Dominic Cummings’ contempt for the machinery of UK government is well known. That that machinery has serious weaknesses is unarguable, but whether either his diagnosis or his prescription serve to address those weaknesses is quite another matter. This account of his thinking boldly asserts that “Notwithstanding what he failed to get done while in government, his analysis of it should be taken seriously.” But his failure to get anything much done in government unavoidably brings into question whether his analysis should be taken at all seriously.

The core argument, borrowed from Cummings himself, but repeated and amplified here is based on a sleight of hand. The diagnosis is at a grand scale – it is the state capacity of liberal democracies, their systems of governance and their political institutions which are not up to the challenge of addressing crises, tested against the slightly unlikely standard set by the Chinese Communist Party. But the solution is a much narrower one: “drastic reform of the state bureaucracy, perhaps on a decentralised model that severs the dead hand of Whitehall.” The problem with that is not that the civil services has already reached a state of perfection – it is very far from that. It is that the civil service, big and complex as it is, is only part of a much wider system, which Cummings and his apologists seem determined to ignore.

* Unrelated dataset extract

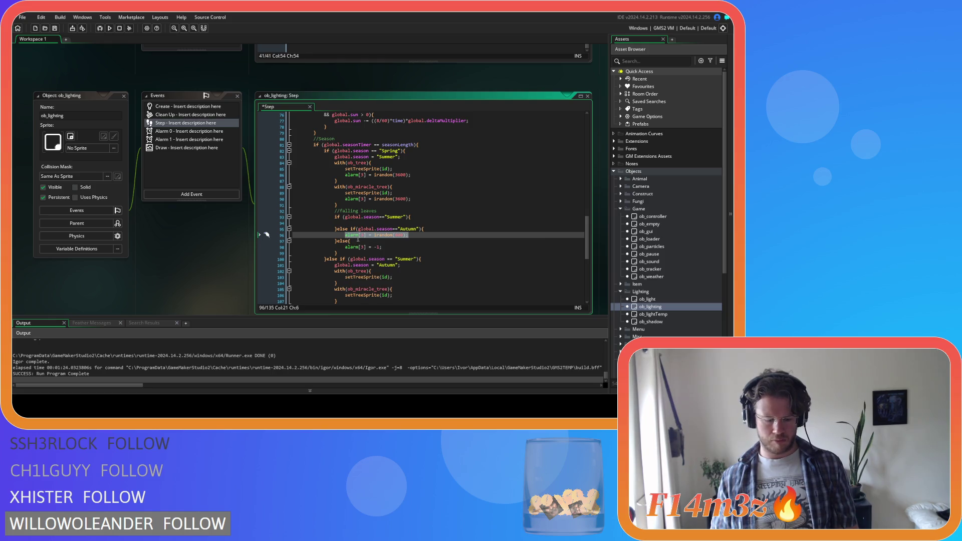
key(BackSpace)
scroll(405, 249, down, 3)
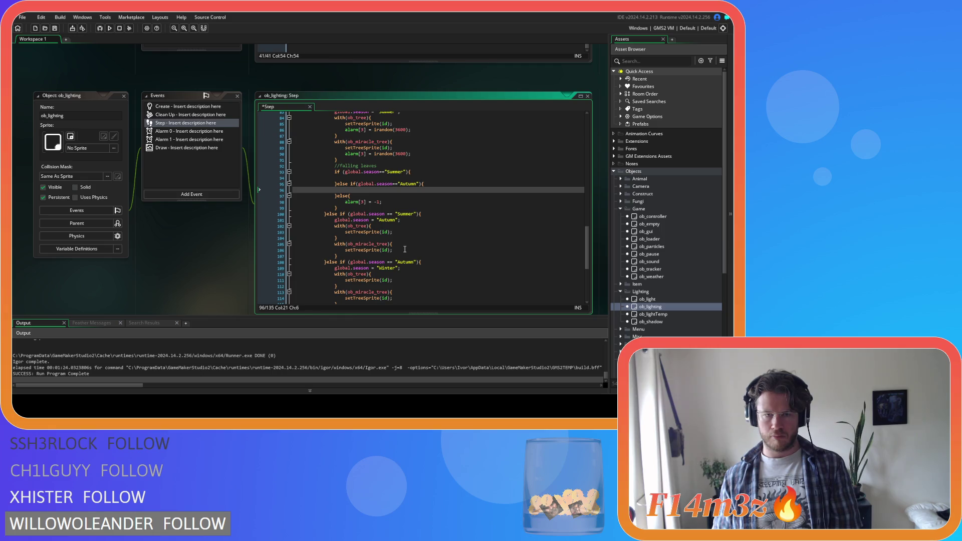
click(400, 234)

There is indeed a crisis of governance in the UK. If we address that crisis, we may end up with a better civil service. But if we try to fix the civil service, there is no chance that that will solve the crisis of governance.

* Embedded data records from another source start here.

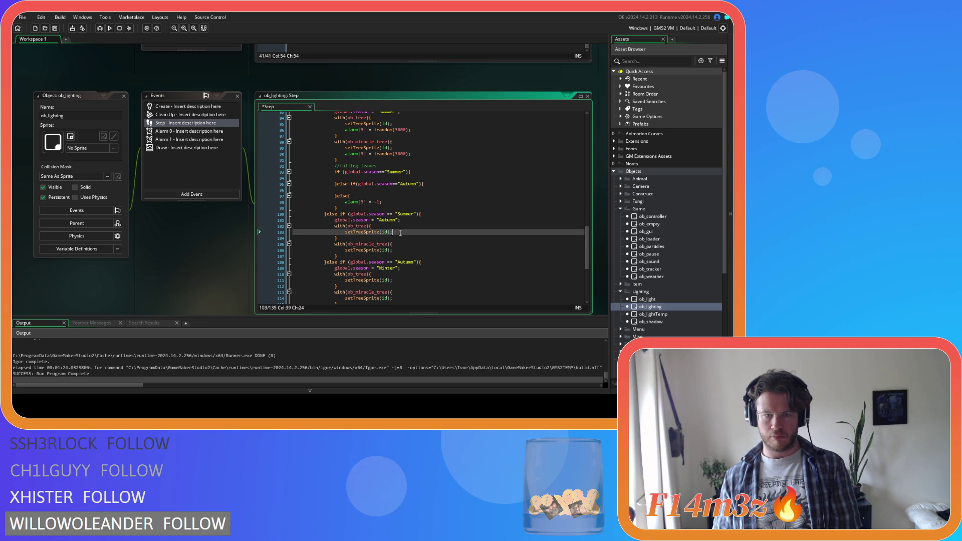
key(Return)
key(ctrl+v)
key(Down)
key(Down)
key(Down)
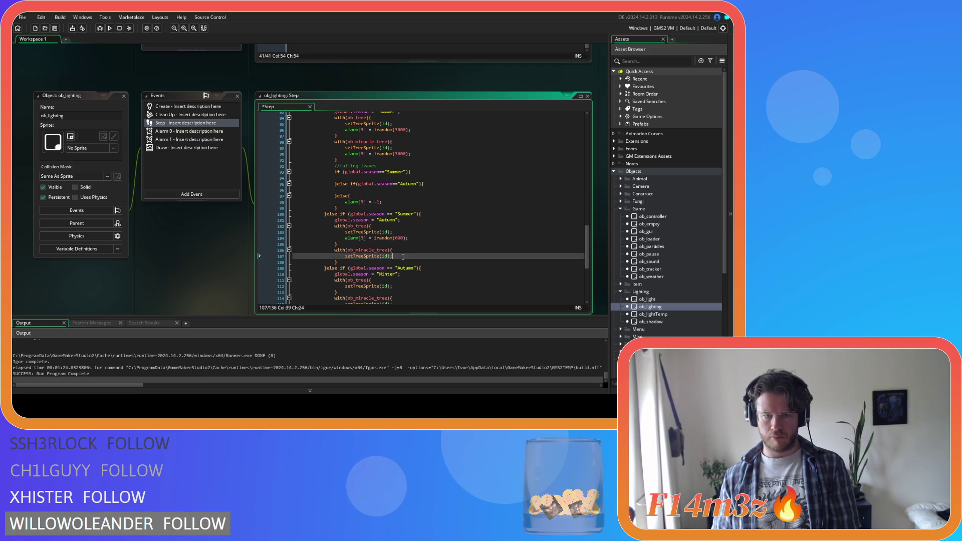
key(Return)
key(ctrl+v)
Step: Delete the leftover falling-leaves if/else block and save ob_lighting
drag(343, 205, 238, 165)
key(Delete)
click(407, 166)
key(ctrl+s)
scroll(209, 270, up, 5)
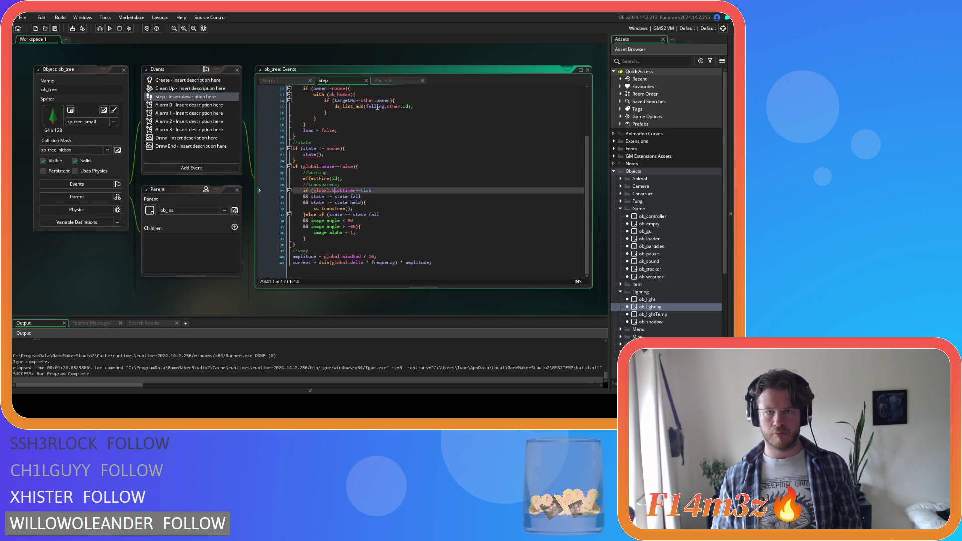
Step: Move the falling-leaves season block from ob_tree's Step into Alarm 3
click(384, 80)
key(ctrl+v)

Social and economic change Systems

We need new operating systems. Whose job is that?

Alastair Parvin

This is not a post about operating systems, in the obvious sense. It might be better described as a post reflecting on Marx’s early view that the base determines the superstructure, so that to achieve deep change your intervention needs to bite deep into the system. Many of our component systems are deeply rooted in the circumstances of their creation and evolution, they are solutions to the problems of their time which may not be our problems. But they are neither easy to change nor perhaps even easy to recognise for what they are. This post describes a clear problem, a future post offers the promise of an approach to answering it.

Curation

Strategically writing

Strategic Reading has been quiet for the last eight months. There was no particular reason why it stopped, and there is now no particular reason why it is starting again – but starting again it is, continuing much as it did when it left off. The one difference is that a very large backlog has built up of things flagged for inclusion during the hiatus, so for a while there may be a slightly more retrospective feel as some of the pieces which still seem fresh and pertinent get added to the mix of largely more current things.